US Secretary of State John Kerry met top communist party leaders in Hanoi today and hailed the former foes' transformation from enemies to key allies in the two decades since ties were established.
Kerry, who is on the last leg of a trip through the Middle East and Asia, met President Truong Tan Sang early Friday at Hanoi's French colonial-era Presidential Palace, shaking hands with the communist official in front of a giant bust of Vietnam's independence hero Ho Chi Minh.
"In 20 years we have travelled a remarkable distance," Kerry said, hailing bilateral cooperation in fields ranging from education to regional security.
"The journey of reconciliation between our countries is really one of the great stories of nations that once were at war being able to find common ground and create a new relationship," he said.
Kerry added the key issue now was for the two countries to "finish that job" by concluding negotiations for the Trans Pacific Partnership, a huge US-led trade deal of which Vietnam is part.
The top US diplomat and one-time presidential hopeful has said his political activism was inspired by his experiences patrolling waterways in the Mekong Delta on Swift Boats during the Vietnam War.
He served with the US Navy from 1966 to 1970 as a naval lieutenant.
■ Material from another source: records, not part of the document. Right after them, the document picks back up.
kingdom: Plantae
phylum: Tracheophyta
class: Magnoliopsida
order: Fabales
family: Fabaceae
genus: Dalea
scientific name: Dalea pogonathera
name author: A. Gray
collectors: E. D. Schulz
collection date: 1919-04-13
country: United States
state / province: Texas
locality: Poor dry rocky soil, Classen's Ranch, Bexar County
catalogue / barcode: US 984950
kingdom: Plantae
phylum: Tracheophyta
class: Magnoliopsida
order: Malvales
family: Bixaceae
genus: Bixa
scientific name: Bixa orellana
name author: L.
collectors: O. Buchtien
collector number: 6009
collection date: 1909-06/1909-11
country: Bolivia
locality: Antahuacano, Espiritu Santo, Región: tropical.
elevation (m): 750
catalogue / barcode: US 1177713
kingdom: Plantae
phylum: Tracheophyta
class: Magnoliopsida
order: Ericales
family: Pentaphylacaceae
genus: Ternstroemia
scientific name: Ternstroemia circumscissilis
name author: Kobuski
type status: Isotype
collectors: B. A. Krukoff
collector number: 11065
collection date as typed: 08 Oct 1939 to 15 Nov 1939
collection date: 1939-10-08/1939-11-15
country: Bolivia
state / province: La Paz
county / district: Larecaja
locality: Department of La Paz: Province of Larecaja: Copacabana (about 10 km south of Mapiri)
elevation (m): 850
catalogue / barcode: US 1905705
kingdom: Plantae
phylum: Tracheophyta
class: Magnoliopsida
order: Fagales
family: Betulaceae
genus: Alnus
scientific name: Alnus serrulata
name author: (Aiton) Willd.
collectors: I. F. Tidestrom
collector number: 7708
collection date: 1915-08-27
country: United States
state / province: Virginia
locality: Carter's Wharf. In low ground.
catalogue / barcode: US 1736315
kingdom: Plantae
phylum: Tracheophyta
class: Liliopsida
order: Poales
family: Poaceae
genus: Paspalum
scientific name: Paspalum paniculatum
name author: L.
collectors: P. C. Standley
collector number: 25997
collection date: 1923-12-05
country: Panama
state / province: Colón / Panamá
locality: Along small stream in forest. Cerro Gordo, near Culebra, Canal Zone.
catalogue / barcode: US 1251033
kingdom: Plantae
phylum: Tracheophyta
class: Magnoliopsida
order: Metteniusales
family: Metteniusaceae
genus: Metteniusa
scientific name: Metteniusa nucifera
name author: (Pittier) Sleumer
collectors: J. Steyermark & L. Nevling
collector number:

It was on his return after two tours of duty that he became a fierce campaigner against the war, which ended in 1975.
Trade and Human Rights
Later Friday, Kerry is scheduled to hold talks with Vietnam's Foreign Minister Pham Binh Minh, covering regional security and economic ties, as well as the TPP negotiations and Hanoi's patchy rights record.
Labour rights issues -- Vietnam does not allow independent trade unions -- have been a sticking point in the ongoing trade negotiations, which also include Singapore, Malaysia, Japan and other Pacific Rim countries, but not China.
Kerry said this week in Singapore that the TPP, a key economic priority for the US administration, was close to completion after years of painstaking talks.
Vietnam's intolerance of domestic dissent has also limited US efforts to assist the communist country in bolstering its maritime capabilities.
Hanoi is locked in a longstanding territorial dispute with Beijing over disputed island chains in the South China Sea, which is a key global shipping route and a major geo-strategic tension point between China and the US.
Speaking at a regional security forum in Malayisa on Thursday America's top diplomat said his country "will not accept" curbs on "freedom of navigation and overflight" of the sea.
In a sign of warming ties with Hanoi, last year Washington partially lifted a 40-year ban on arms sales to Vietnam.
In January, US Defense Secretary Ashton Carter pledged $18 million to help Vietnam buy US-made coastguard patrol boats.
But the historic easing of the ban in place since the end of the Vietnam War in 1975 "is the limit thus far of our efforts along those lines," a senior US state department official told reporters travelling with Kerry.
"There are no prospects for altering policy absent continued significant progress in relevant tracks, including on human rights," the official said.
Top US officials have recognised some progress on rights, pointing to a decline in the number of political prisoners and a near-total halt of arrests and prosecutions of domestic critics.
But activists say the Vietnamese government has simply switched approaches to harassing and detaining critics without formally charging them.
In 2013, Kerry returned to Vietnam's Mekong Delta, which he navigated as a wartime gunboat skipper, to highlight its vulnerability to climate change in his role as top US diplomat.